Revise the passage on memory and Adelaide's architecture: reproduce the part that opens with "If the camera" and closes with "for historical amnesia.", changing "memory traces" to "memory fragments".

(Excerpt provided)

Memories counter the sense of historical loss and cultural amnesia associated with forgetting. As our capital cities are made and remade, memory  of place becomes  ever more important. It is a memory of life based on shared memories in a history of  place: a house,  city street, suburb, or a bio-region such as the river country around the mouth of the River Murray. These are memories of the spatial layout,  habitial memories associated with bodily preformances of say riding a bike,  and  personal memories.

If the camera promised to be perfect memory machine for preserving the past,  it also corrupted or destablized the positivist objectivity of vision by exposing the partiality and mutability of its own supposed clear and distinct  representations.

We are left with memory traces---eg., Kodak's golden memories--- that enable our identity. These traces  are important  for to be without memory  is to risk being without identity.

Our built environments change and we are left with our memories of what once was.

Architecture as history

One way of becoming aware of Adelaide as a historical city is through reading its architecture as if  the built form was  a cultural text.  The urban build form is part of our visual culture. and it gives us a sense of history that acts as a counter to the functioning of the  media's 24 hour news cycle  as a mechanisms for historical amnesia.

Architecture embodies the ideologies involved in its inhabitation, construction, procurement and design. It displays the thinking of the individuals involved, their relationships and their involvement in the cultures in which they lived and worked. In this way, buildings and their details are cultural artefacts that can be read for the history they embody. 

We can interpret buildings and landscapes as cultural artifacts with historically specific meanings that can  be understood in particular context over time.  A first cut highlights  the large number of nineteenth century buildings scattered amongst the modernist ones of the 20th century.  Adelaide  slowly became modern--ie.  a shift from low-rise to modernist high-rise.

(End Excerpt provided)
(Exercise data)

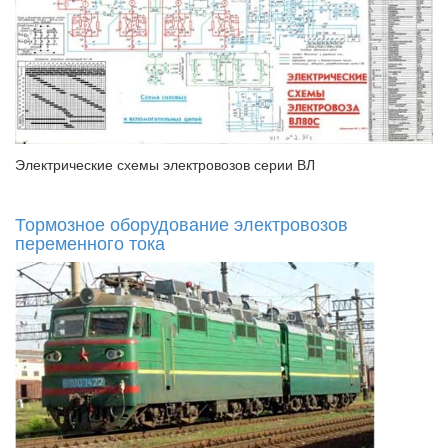
Электрические схемы электровозов серии ВЛ
Тормозное оборудование электровозов
переменного тока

(End Exercise data)

[Reply to the exercise]
If the camera promised to be perfect memory machine for preserving the past,  it also corrupted or destablized the positivist objectivity of vision by exposing the partiality and mutability of its own supposed clear and distinct  representations.

We are left with memory fragments---eg., Kodak's golden memories--- that enable our identity. These traces  are important  for to be without memory  is to risk being without identity.

Our built environments change and we are left with our memories of what once was.

Architecture as history

One way of becoming aware of Adelaide as a historical city is through reading its architecture as if  the built form was  a cultural text.  The urban build form is part of our visual culture. and it gives us a sense of history that acts as a counter to the functioning of the  media's 24 hour news cycle  as a mechanisms for historical amnesia.